Short task:
Copy out the piece on nontenure-track faculty word for word, in full.

Supplied text:
####
Much of the media attention has gone to part-time NTT faculty members—the adjuncts—who in 2013 made up 51.2% of instructional faculty at nonprofit institutions in the United States. Their plight was highlighted in an April report from the UC Berkeley Center for Labor Research and Education that revealed that 25% of adjuncts are enrolled in public assistance programs. They also made the news for their participation in a national day of protest by low-wage workers in April. But part-time faculty members are only one piece of a more complex puzzle. Another large segment of the nontenure-track population works full time as educators, with decent compensation and reasonable job security.
While the decreasing availability of tenure-track positions might be bad news for trainees hoping for a traditional career in academia, it opens up new opportunities for those who prefer to focus on teaching, such as Stephanie Claussen, a teaching professor at Colorado School of Mines in Golden. While at Stanford University working on her Ph.D. in electrical engineering, Claussen knew she wanted her career to have a strong teaching component. When she finished her degree in 2012, she applied for tenure-track jobs at small, teaching-focused institutions; she also applied to the teaching-track position at Mines. She got a tenure-track offer—which she says, “to be honest, was kind of my dream position”—but decided to go to Mines instead because she was excited about living near Denver and thought her quality of life would be better.
She teaches three classes each semester, which accounts for 75% of her time. The remaining 25% is dedicated to department service, such as serving on hiring committees. She is employed on a 1-year contract and undergoes annual reviews to determine whether her contract will be renewed and whether she will receive a raise. She is currently an associate teaching professor, and in a few years, she will be able to apply for a promotion to full teaching professor in a process somewhat similar to the process of applying for tenure; that process, though, will highlight her teaching accomplishments, not research. And, of course, there’s no long-term employment guarantee.
####
Recorded information:

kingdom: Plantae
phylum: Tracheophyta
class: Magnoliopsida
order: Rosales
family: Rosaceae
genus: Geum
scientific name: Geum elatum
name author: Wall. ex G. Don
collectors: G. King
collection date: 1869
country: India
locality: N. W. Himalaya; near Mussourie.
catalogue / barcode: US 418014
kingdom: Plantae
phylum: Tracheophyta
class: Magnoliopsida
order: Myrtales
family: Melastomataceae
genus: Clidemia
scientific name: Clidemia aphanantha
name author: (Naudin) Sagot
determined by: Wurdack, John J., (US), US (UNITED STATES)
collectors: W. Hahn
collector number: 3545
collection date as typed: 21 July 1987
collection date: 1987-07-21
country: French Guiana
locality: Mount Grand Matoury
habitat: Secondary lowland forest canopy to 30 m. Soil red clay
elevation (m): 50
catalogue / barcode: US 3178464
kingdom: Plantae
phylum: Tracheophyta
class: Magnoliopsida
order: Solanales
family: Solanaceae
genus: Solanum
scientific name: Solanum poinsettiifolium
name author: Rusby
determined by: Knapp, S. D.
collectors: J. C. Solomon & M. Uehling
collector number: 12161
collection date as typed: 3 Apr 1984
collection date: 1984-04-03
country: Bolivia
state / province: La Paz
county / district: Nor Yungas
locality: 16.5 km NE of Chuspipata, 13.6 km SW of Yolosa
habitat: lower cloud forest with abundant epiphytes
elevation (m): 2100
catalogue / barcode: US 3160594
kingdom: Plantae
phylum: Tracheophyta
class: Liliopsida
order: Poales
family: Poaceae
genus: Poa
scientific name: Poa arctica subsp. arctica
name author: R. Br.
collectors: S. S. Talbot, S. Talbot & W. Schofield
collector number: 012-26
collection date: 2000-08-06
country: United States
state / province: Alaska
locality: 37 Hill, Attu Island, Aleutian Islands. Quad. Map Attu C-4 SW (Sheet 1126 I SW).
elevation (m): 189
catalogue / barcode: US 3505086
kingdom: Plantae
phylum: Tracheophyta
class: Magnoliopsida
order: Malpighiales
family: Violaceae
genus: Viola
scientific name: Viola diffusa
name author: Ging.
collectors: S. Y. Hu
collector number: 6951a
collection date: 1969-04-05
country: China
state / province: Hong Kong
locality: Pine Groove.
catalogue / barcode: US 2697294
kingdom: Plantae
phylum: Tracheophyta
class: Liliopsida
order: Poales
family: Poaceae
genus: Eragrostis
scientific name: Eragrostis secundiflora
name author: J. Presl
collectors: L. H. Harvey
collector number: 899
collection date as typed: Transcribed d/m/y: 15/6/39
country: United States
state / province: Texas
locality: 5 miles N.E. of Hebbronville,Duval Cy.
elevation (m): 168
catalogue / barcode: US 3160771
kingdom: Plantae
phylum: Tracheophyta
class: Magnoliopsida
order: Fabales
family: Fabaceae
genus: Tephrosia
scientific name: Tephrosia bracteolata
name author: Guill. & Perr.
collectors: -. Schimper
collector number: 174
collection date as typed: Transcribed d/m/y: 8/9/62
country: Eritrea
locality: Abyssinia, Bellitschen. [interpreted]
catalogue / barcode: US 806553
####
Task output:
Much of the media attention has gone to part-time NTT faculty members—the adjuncts—who in 2013 made up 51.2% of instructional faculty at nonprofit institutions in the United States. Their plight was highlighted in an April report from the UC Berkeley Center for Labor Research and Education that revealed that 25% of adjuncts are enrolled in public assistance programs. They also made the news for their participation in a national day of protest by low-wage workers in April. But part-time faculty members are only one piece of a more complex puzzle. Another large segment of the nontenure-track population works full time as educators, with decent compensation and reasonable job security.
While the decreasing availability of tenure-track positions might be bad news for trainees hoping for a traditional career in academia, it opens up new opportunities for those who prefer to focus on teaching, such as Stephanie Claussen, a teaching professor at Colorado School of Mines in Golden. While at Stanford University working on her Ph.D. in electrical engineering, Claussen knew she wanted her career to have a strong teaching component. When she finished her degree in 2012, she applied for tenure-track jobs at small, teaching-focused institutions; she also applied to the teaching-track position at Mines. She got a tenure-track offer—which she says, “to be honest, was kind of my dream position”—but decided to go to Mines instead because she was excited about living near Denver and thought her quality of life would be better.
She teaches three classes each semester, which accounts for 75% of her time. The remaining 25% is dedicated to department service, such as serving on hiring committees. She is employed on a 1-year contract and undergoes annual reviews to determine whether her contract will be renewed and whether she will receive a raise. She is currently an associate teaching professor, and in a few years, she will be able to apply for a promotion to full teaching professor in a process somewhat similar to the process of applying for tenure; that process, though, will highlight her teaching accomplishments, not research. And, of course, there’s no long-term employment guarantee.